--- Begin Given passage ---

Visiting Castilian towns in 1955
When spending nearly 3 months in Madrid, thanks to a students´exchange, I visited several Castilian towns. I had bought a “kilométrico“, a cheap kind of travelling by Spanish railway. Mine was about 3000 km, second class, and cost 800 pesetas.
My first visit was to Toledo, by bus, I don´t know why, but that gave me the opportunity of crossing little villages and watching mules moving waterwheels, curtains instead of doors, women with jugs standing around fountains and lots of other strange things.
I liked strolling across the narrow, cobbled streets of Toledo´s old quarter, with the high houses and curved black iron bars in front of big, low windows which looked like cages.
I visited nearly all the monuments, but it was flamboyant Gothic San Juan de los Reyes I fell in love with. Catholic Isabel made build this church after having won an important battle against the Moorish, and she decided that her and her husband´s tumbs should be in this church, but later on, after Granada´s conquest, it was changed in favour of this town.
Quiet San Juan de los Reyes, far from the touristic crowds near the big Gothic cathedral. Two months later I returned to Toledo, this time by train, which left Atocha station early in the morning, well, about nine o´clock, but Madrid was still sleeping. The only people you bumped into were the street weepers. There weren´t even any dog owners, as having dogs wasn´t still fashionable. The train had only first and third class, that´s why I paid a little far, but when returning in the evening, I didn´t pay it, as I had spent a lot of money buying some Toledan jewellery. The bench was hard, two windows were broken and the door didn´t close correctly, but I just had to put up with two hours!

--- End Given passage ---

__Exercise 1__
Answer these questions from the account of visiting Castilian towns in 1955:
(a) How much did the kilométrico cost?
(b) How did the writer travel on the first visit to Toledo?
(c) From which station did the train leave on the second trip to Toledo?
__Exercise 2__
Decide whether each statement agrees with the account of visiting Castilian towns in 1955, and support each decision with a quotation from it.
(a) The writer's kilométrico was for first-class travel.
(b) The writer's second trip to Toledo was made by train.
(c) San Juan de los Reyes was crowded with tourists.
__Exercise 3__
Carry on the account of visiting Castilian towns in 1955 from its final sentence.

--- Begin Recorded information ---

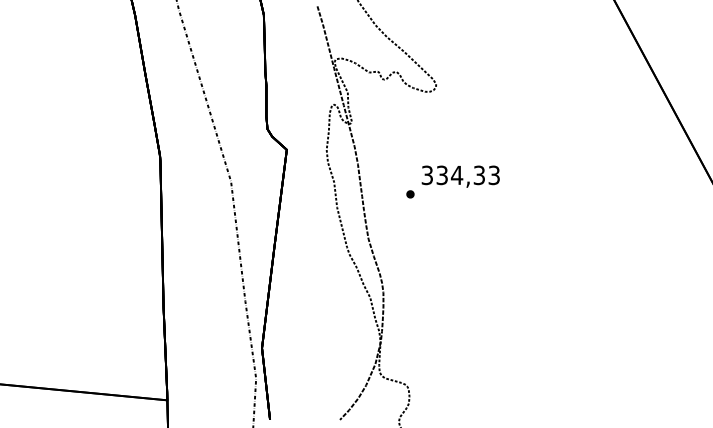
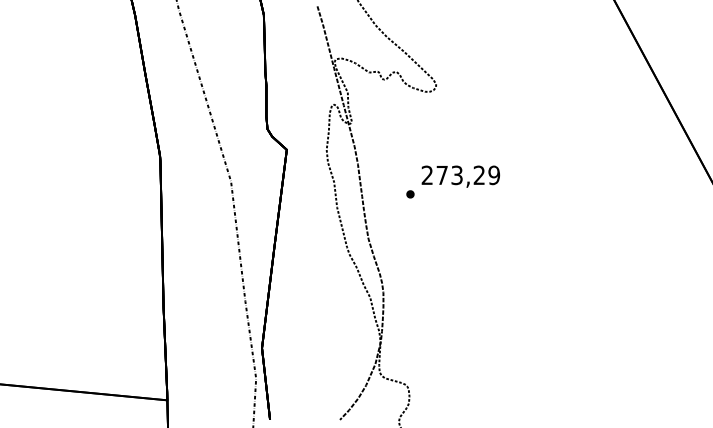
text at (460, 175): 334,33 -> 273,29
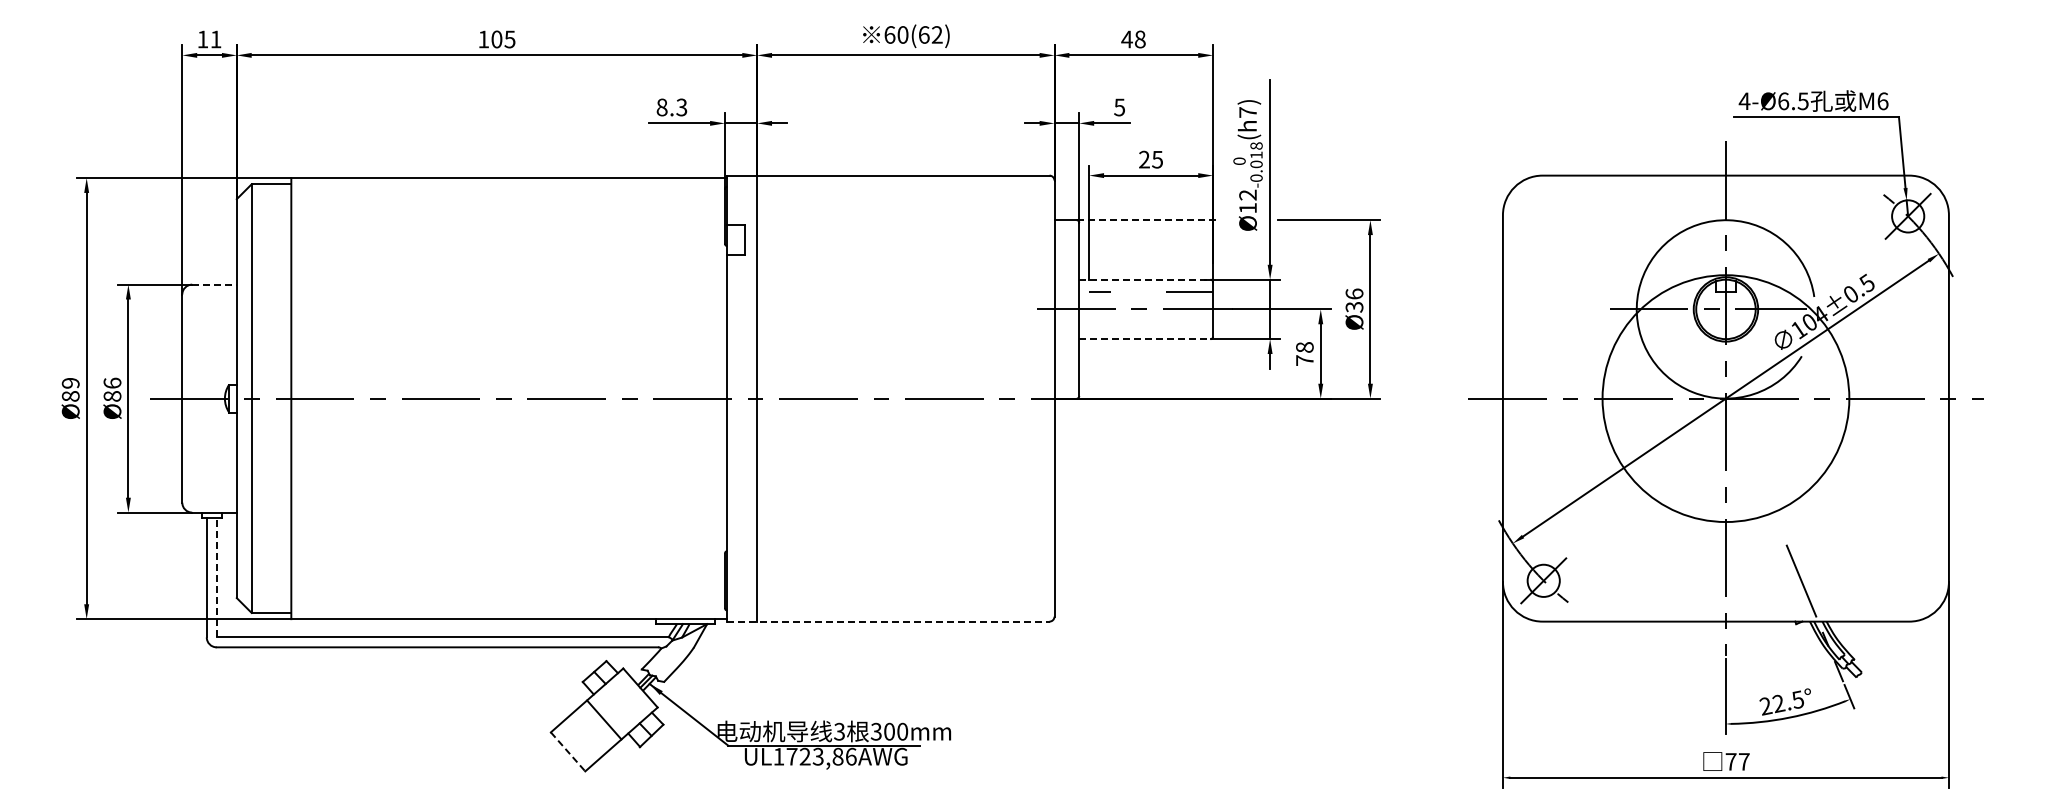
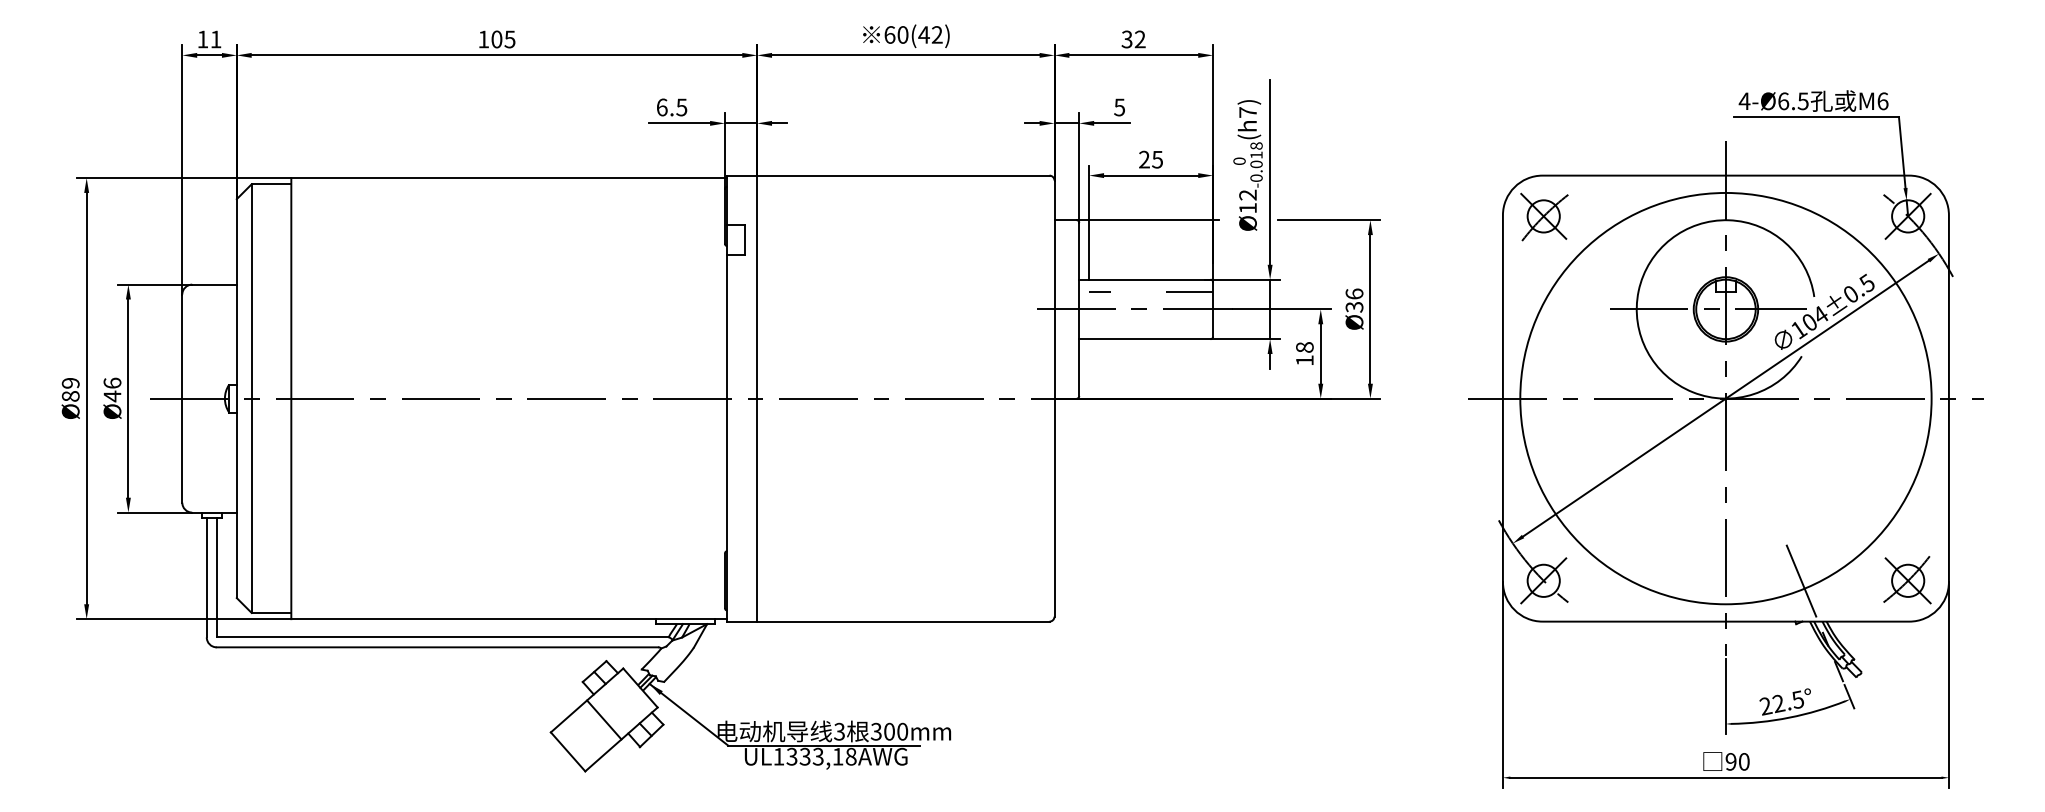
text at (923, 34): 60(62) -> 60(42)
text at (1133, 39): 48 -> 32
text at (671, 107): 8.3 -> 6.5
part at (1544, 216): none -> present
line at (1147, 220): dashed -> solid
line at (1144, 279): dashed -> solid
line at (215, 284): dashed -> solid
line at (1144, 339): dashed -> solid
text at (1304, 360): 78 -> 18
text at (112, 396): Ø86 -> Ø46
circle at (1725, 398) diameter: 247 px -> 411 px
line at (216, 577): dashed -> solid
part at (1907, 580): none -> present
line at (888, 621): dashed -> solid
line at (568, 752): dashed -> solid
text at (821, 756): UL1723,86AWG -> UL1333,18AWG
text at (1737, 761): 77 -> 90
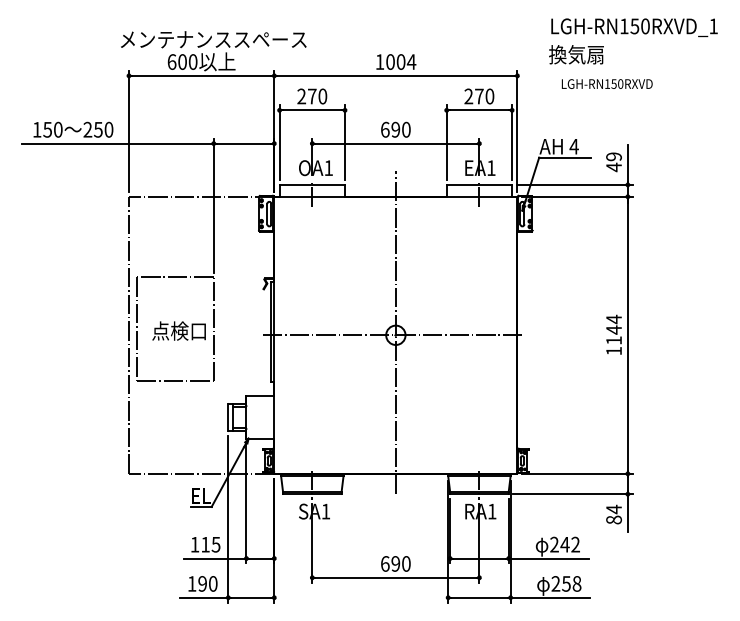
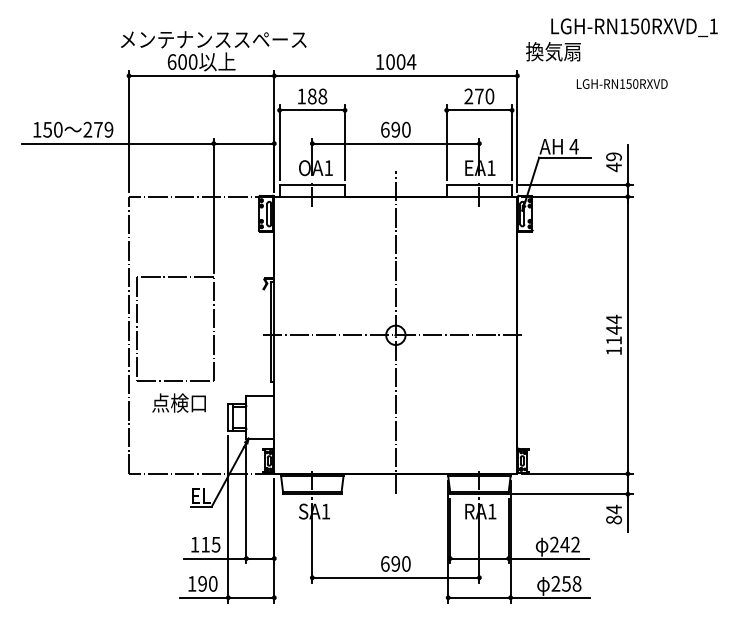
text at (576, 54) position: (576, 54) -> (553, 51)
text at (606, 83) position: (606, 83) -> (621, 83)
text at (312, 96): 270 -> 188
text at (103, 129): 250 -> 279
text at (178, 330) position: (178, 330) -> (178, 402)
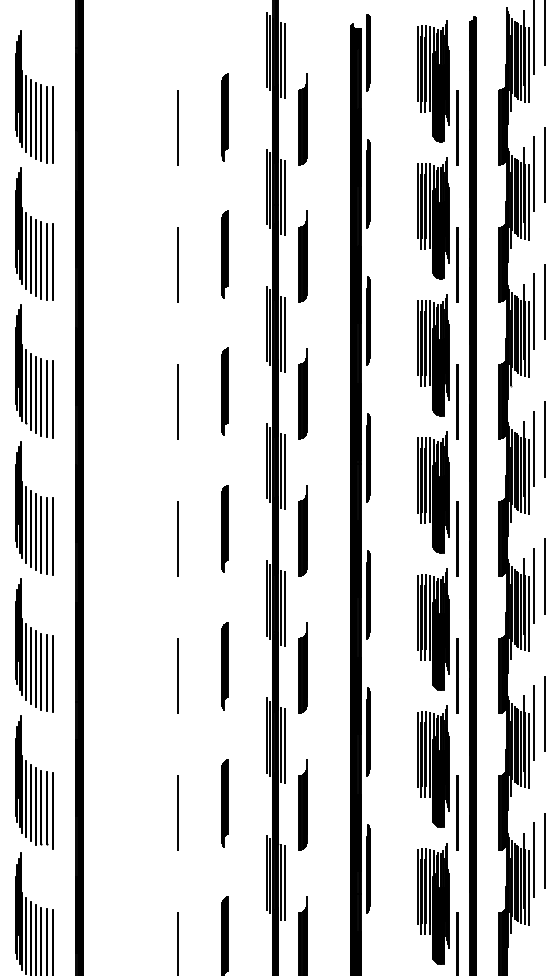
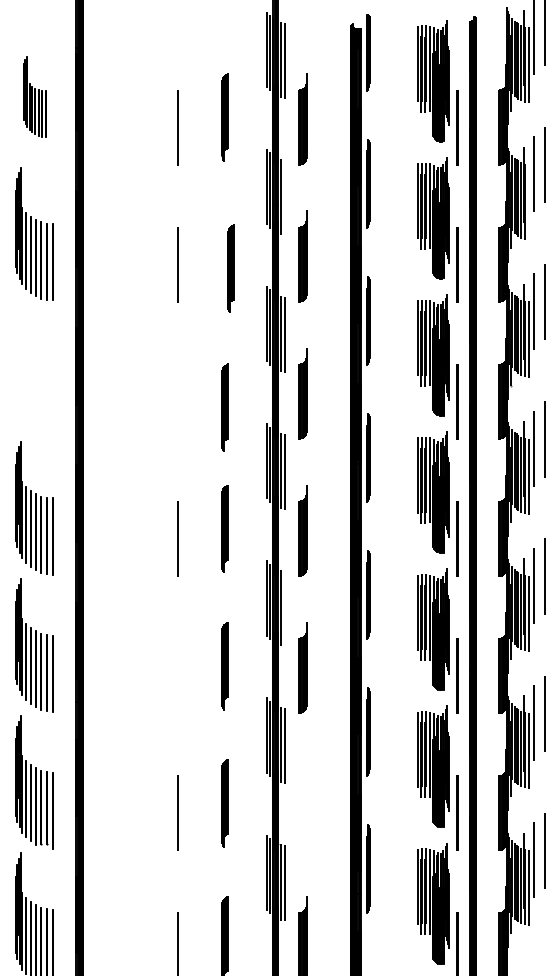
part at (34, 96) size: 39x134 px -> 24x82 px
line at (285, 197): present -> none
line at (529, 202): present -> none
part at (224, 254) position: (224, 254) -> (230, 268)
part at (34, 371): present -> none
part at (224, 391) position: (224, 391) -> (224, 407)
line at (177, 401): present -> none
line at (285, 609): present -> none
line at (177, 675): present -> none
part at (302, 804): present -> none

--- End Recorded information ---

__Expected answer 1__
(a) 800 pesetas
(b) By bus
(c) Atocha station

__Expected answer 2__
(a) No: "Mine was about 3000 km, second class, and cost 800 pesetas."
(b) Yes: "Two months later I returned to Toledo, this time by train"
(c) No: "Quiet San Juan de los Reyes, far from the touristic crowds near the big Gothic cathedral."

__Expected answer 3__
On my trip to Segovia the train stopped at small, half abandoned stations, whose master rang a bell, announcing the train´s departure.
After a 15 minutes´walk. I arrived at Segovia, where I got impressed by the huge aqueduct in the very centre of the town. I loved the great many Romanesque churches with the typical Segovian porches of columns and decorated capitels, such as the central San Martín and the somewhat far San Millán. It was neglected San Millán I fell in love with. Today this church, built in the beginning of XII century, is considered one of Segovia´s most important monuments.
I visited the cathedral and the Alcázar, but what I didn´t visit was the famous mesón – inn – de Cándido, where you got – and still get – the best suckle pig. As I was somewhat short of money, I was happy with some pastry and dry figs.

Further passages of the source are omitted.